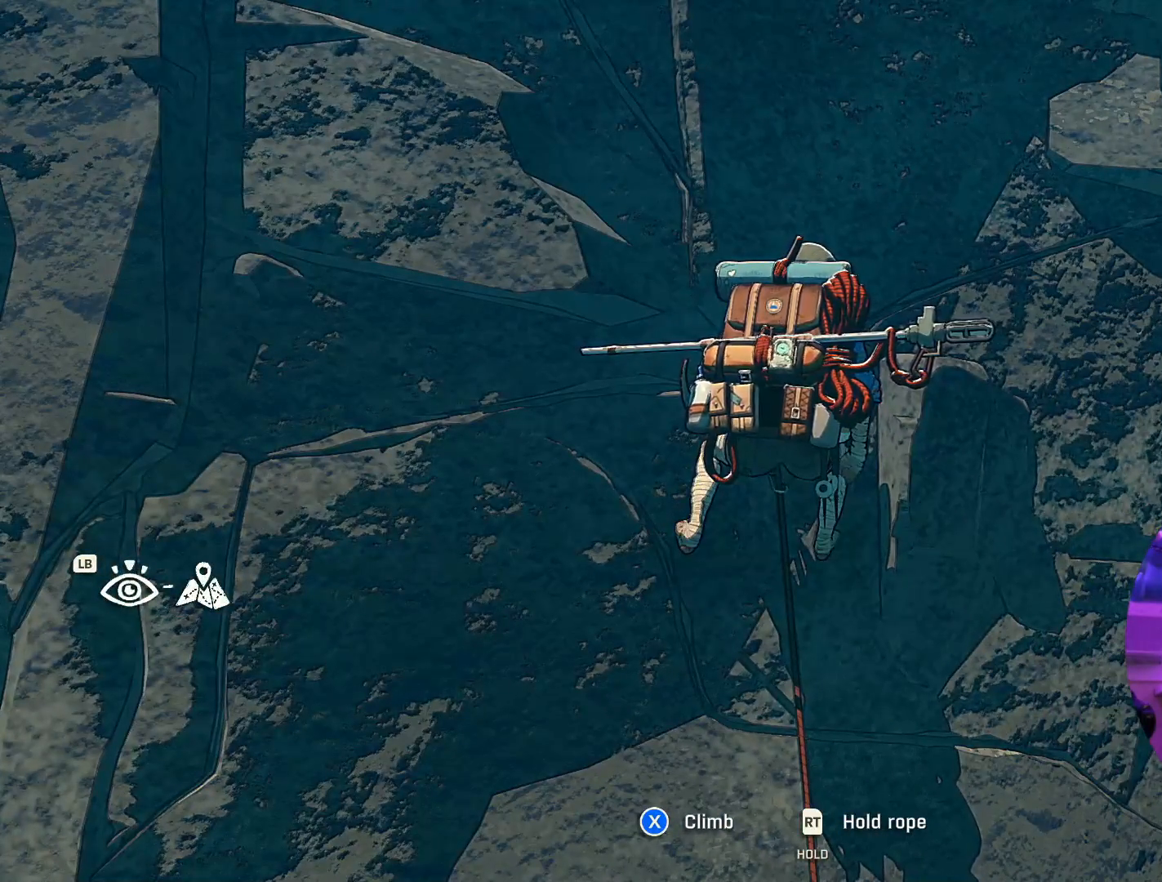
{"buttons": [], "left_stick": "center", "right_stick": "left", "events": [[367, "right_stick", "left"]]}
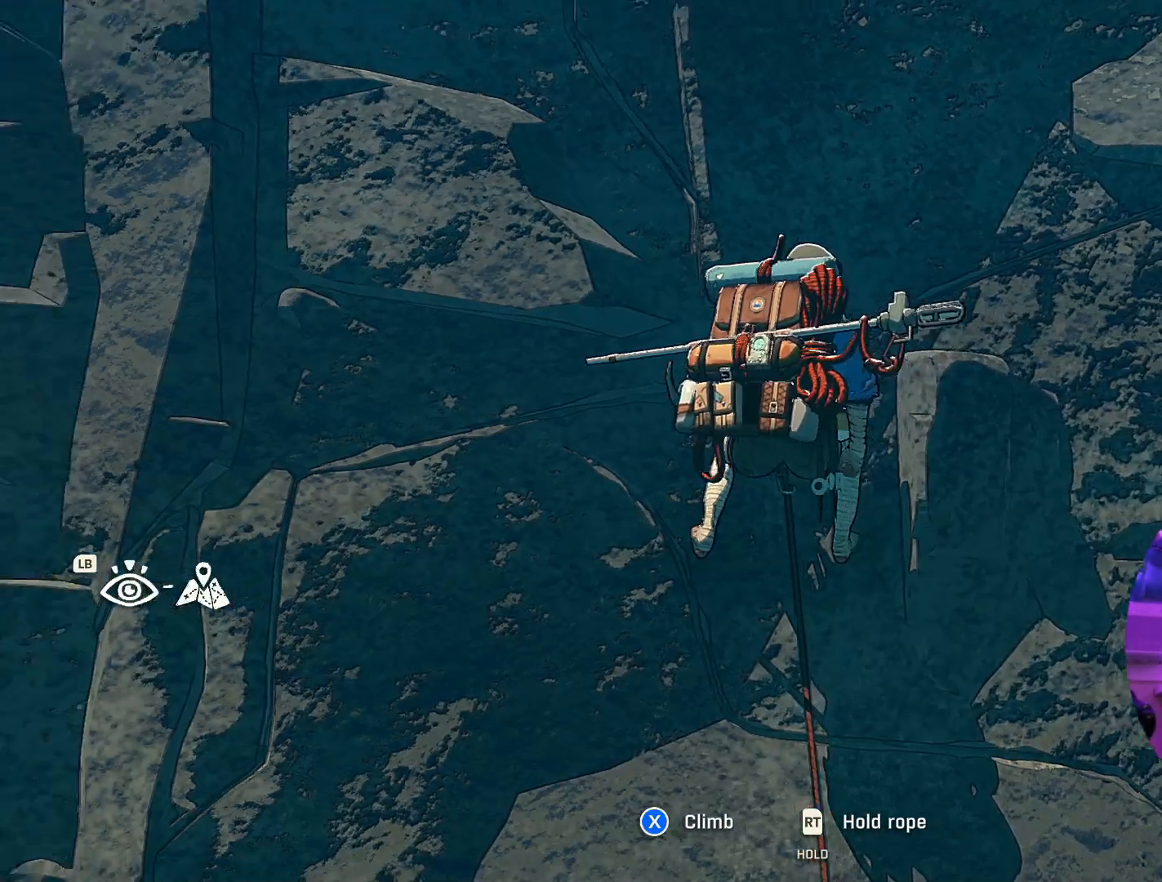
{"buttons": ["DPAD_LEFT"], "left_stick": "center", "right_stick": "center", "events": [[184, "right_stick", "center"], [300, "DPAD_LEFT", "down"]]}
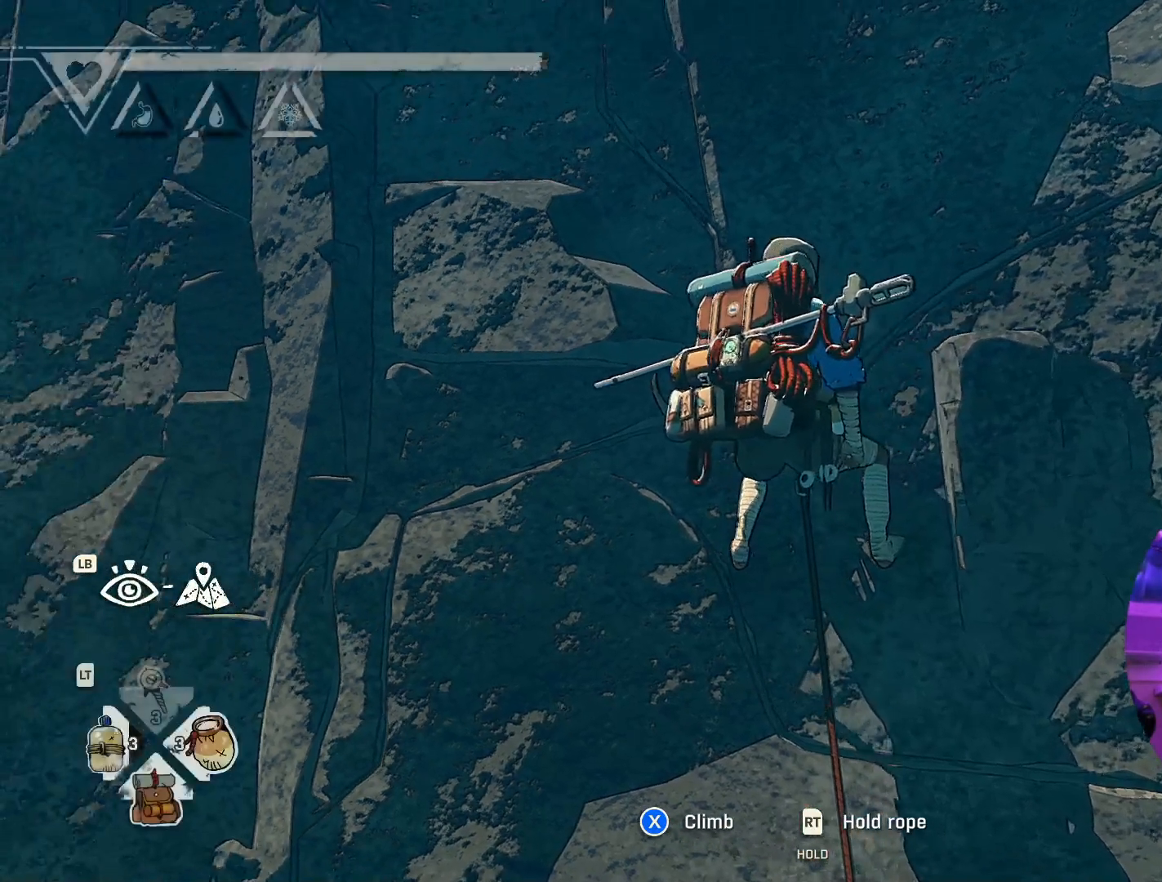
{"buttons": [], "left_stick": "center", "right_stick": "center", "events": [[350, "DPAD_LEFT", "up"]]}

● ● ● ● ●

_WHAT THE TASK ASKS_:
Print the material word for word; images are to be left out.

_TASK RESULT_:
{"buttons": [], "left_stick": "center", "right_stick": "left", "events": [[367, "right_stick", "left"]]}
{"buttons": ["DPAD_LEFT"], "left_stick": "center", "right_stick": "center", "events": [[184, "right_stick", "center"], [300, "DPAD_LEFT", "down"]]}
{"buttons": [], "left_stick": "center", "right_stick": "center", "events": [[350, "DPAD_LEFT", "up"]]}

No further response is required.